Editor's May Pick #4: Summer Fruit Tarts

Editor's note: This recipe as the post mentions isn't a new one - but from the photos you can see it's a sweet-lovers delight. This is therapy - taking your time with the fruit size is definitely worth it and I'm intrigued to try the glaze made from apricot jam - especially with the strawberries!
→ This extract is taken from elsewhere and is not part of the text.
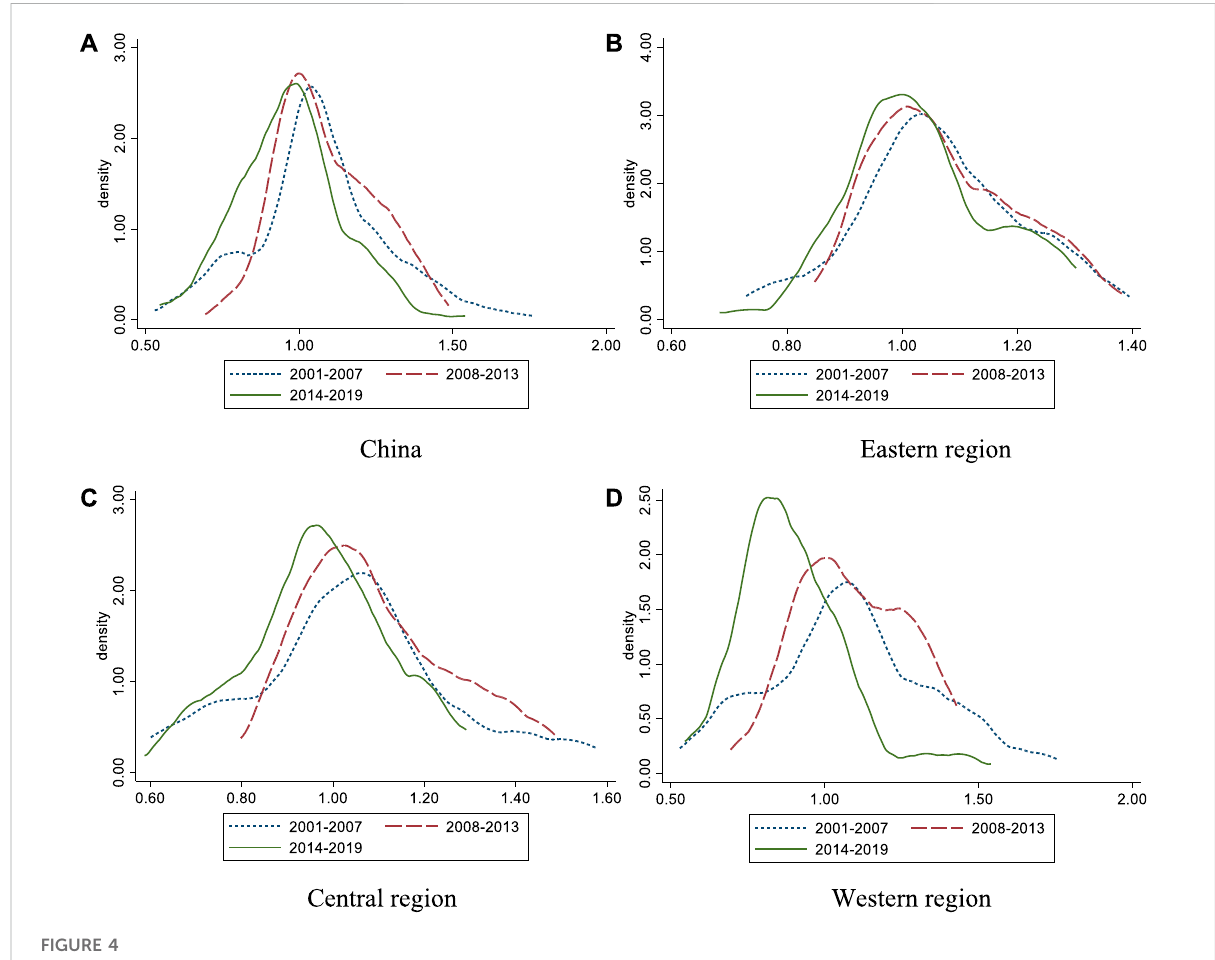
FIGURE 4 Dynamic evolution of TC . (A) China, (B) Eastern region, (C) Central region, (D) Western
If you time it right with the weekend weather you can almost think Summer has come early! 


Summer Fruit Tarts is what!


This recipe is so old I can't remember when – probably as far back as 1986 ish.


Rich shortcrust pastry

as per the recipe given


Filling


250g mascarpone cheese

165g caster sugar

1 tsp vanilla essence

1 tsp lemon juice


A selection of fresh fruit in season

prepped and sliced for decoration


strawberries, hulled and sliced finely, melon balls

kiwi, grapes and banana to name but a few ideas


Glaze


2 tbsp apricot jam, sieved

1 tbsp water


On a lightly floured board, roll out pastry thinly and cut into circles with a fluted 7cm cutter. Line two 12 tartlet trays – or place sweet shortcrust tart cases on a baking tray and prick bases. Bake at 160fan/180c/Gas 4 for 15-20 minutes, or until golden brown. Cool on a wire rack.

Beat together the mascarpone cheese, sugar, vanilla and lemon juice. Place a tablespoon of cheese mixture in each tart.

Arrange the fruits decoratively over the top.

Heat the jam and water in a small saucepan over moderate heat until smooth. Brush over tarts and allow to set before serving.

The recipe for the filling will give you sufficient for 24 tarts – perfect for a summer party dessert. Halve the filling recipe for the 12 tart cases or double the pastry recipe if you're going for 24!

These tarts are small, which is great, the size of a jam tart, so perfectly poppable into the mouth.

Use whatever fruit takes your fancy or mix it up – my fancy was strawberries, it's worth the effort of hulling – the finished article looks like this :



If you don't like the idea of making pastry then a shortbread stack would work well. The mascarpone cream is good enough to stand alone – by that I mean it's delicious enough with a bowl of fresh fruit.

I took two pots of the cream, together with fresh strawberries, to my friend who has been on her own since the lockdown, despite our “distance” in her back garden it was worth it. I'm not sure who my friend was pleased to see more – me or the strawberries and cream!